Débat/ Conseil municipal/ Juillet 1996




M. Jean-François LEGARET, adjoint, président.- Nous passons à l'examen du projet de délibération D. 862 relatif au budget de fonctionnement de la Ville de Paris.- Approbation des états spéciaux modificatifs d'arrondissement de 1996.
Je donne la parole à Mme CAPELLE.

Mme Liliane CAPELLE.- Monsieur le Maire, mes chers collègues, si cette délibération n'a pour but que de réinscrire au budget modificatif de l'état spécial des arrondissements les crédits non consommés en 1995, elle a aussi l'intérêt de me permettre ce revenir sur les problèmes que la mairie du 11e arrondissement, comme toutes les autres d'ailleurs, rencontre pour la gestion de son état spécial. Je compte ainsi sur les vertus pédagogiques de la répétition !
Après que le Maire du 11e arrondissement soit intervenu sur le sujet lors de notre séance du 24 juin dernier, après qu'il ait transmis à votre Premier adjoint, M. DOMINATI, ainsi qu'à M. CABANA, adjoint aux Finances, une note d'explication sur les raisons pour lesquelles le Conseil du 11e arrondissement a émis un avis défavorable sur le compte administratif de l'état spécial du 11e arrondissement, le dossier reste à ce jour sans réponse. Aurait-il été classé ?
L'affaire est grave, Monsieur le Maire, car vous savez qu'il s'agit là d'un cas de non-application de la loi du 31 décembre 1982 qui place les maires d'arrondissement, contrairement aux dispositions de l'article L. 2511-43 du Code général des collectivités locales, dans une situation de gestion fictive de leurs états spéciaux.
Je vais en faire à nouveau la démonstration.
Le Maire n'a encore une fois ni engagé, ni ordonnancé la totalité des dépenses inscrites à l'état spécial du 11e arrondissement pour l'année 1995. Toutes les dépenses des chapitres 938 (parcs et jardins), 945 (jeunesse et sport) et bon nombre de dépenses du chapitre 951 (crèches) ont été effectuées directement et automatiquement par les directions de la Ville de Paris.
Les états de recouvrement de ces dépenses visés en décembre par la mairie du 11e arrondissement, se résument à une simple page, reprenant le seul intitulé des articles et le budget qui y est affecté sans que la nature des dépenses ait été indiquée, sans que le détail des dépenses nous ait été communiqué, sans qu'aucune facture nous ait été transmise.
Encore une fois, les états spéciaux d'arrondissement ne sont pas des caisses de remboursements des dépenses de la Ville, inconnues des mairies d'arrondissement.
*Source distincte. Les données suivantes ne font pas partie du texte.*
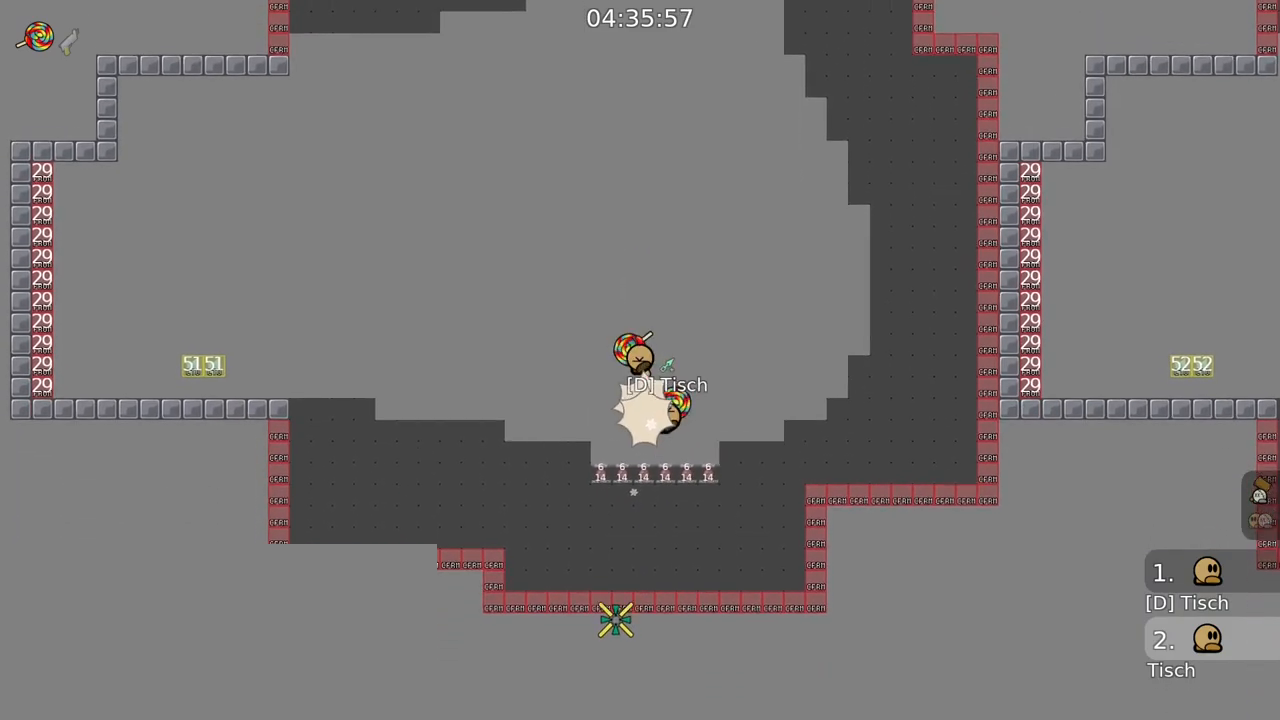
{"keys": [], "mouse": ["left", "right"], "events": []}
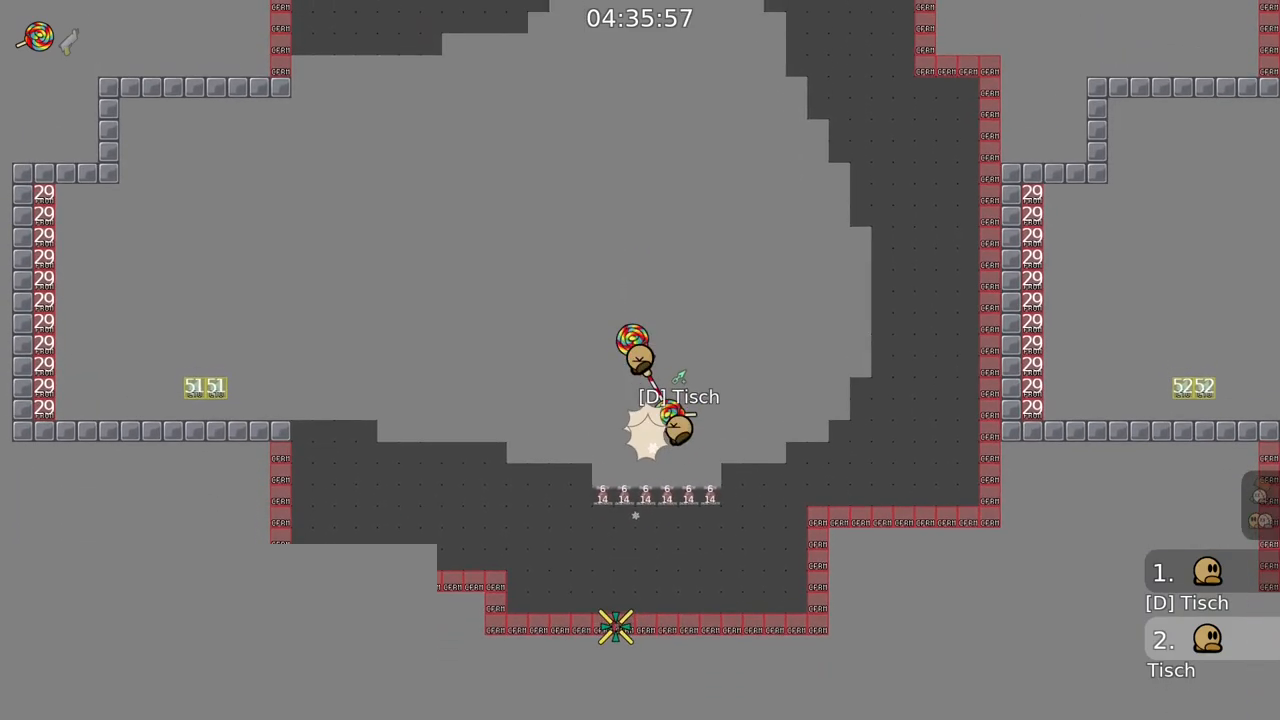
{"keys": [], "mouse": ["right"], "events": [[33, "mouse_left", "up"]]}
Cette situation de gestion fictive par les mairies d'arrondissement nous renvoie bien sûr à celle de la gestion à proprement parler des équipements de proximité dont nous devrions avoir la charge.
Monsieur le Maire, la Ville de Paris a-t-elle décidé, sur cette affaire de la loi P.M.L., de pratiquer la politique de l'autruche ? Est-elle à même, aujourd'hui, de prendre la décision, une bonne fois pour toutes, d'appliquer la loi avant que les tribunaux aient à trancher ?
La Ville de Paris a-t-elle décidé de ne pas se plier aux règles les plus simples du fonctionnement d'un Etat de droit : l'application d'une loi de la République ?
Nous attendons votre réponse, votre décision. Nous voterons bien sûr contre ce projet de délibération.
Je vous remercie.

(Applaudissements sur les bancs des groupes du Mouvement des citoyens, socialiste et communiste).

M. Jean-François LEGARET, adjoint, président.- Je donne la parole à M. DAGNAUD.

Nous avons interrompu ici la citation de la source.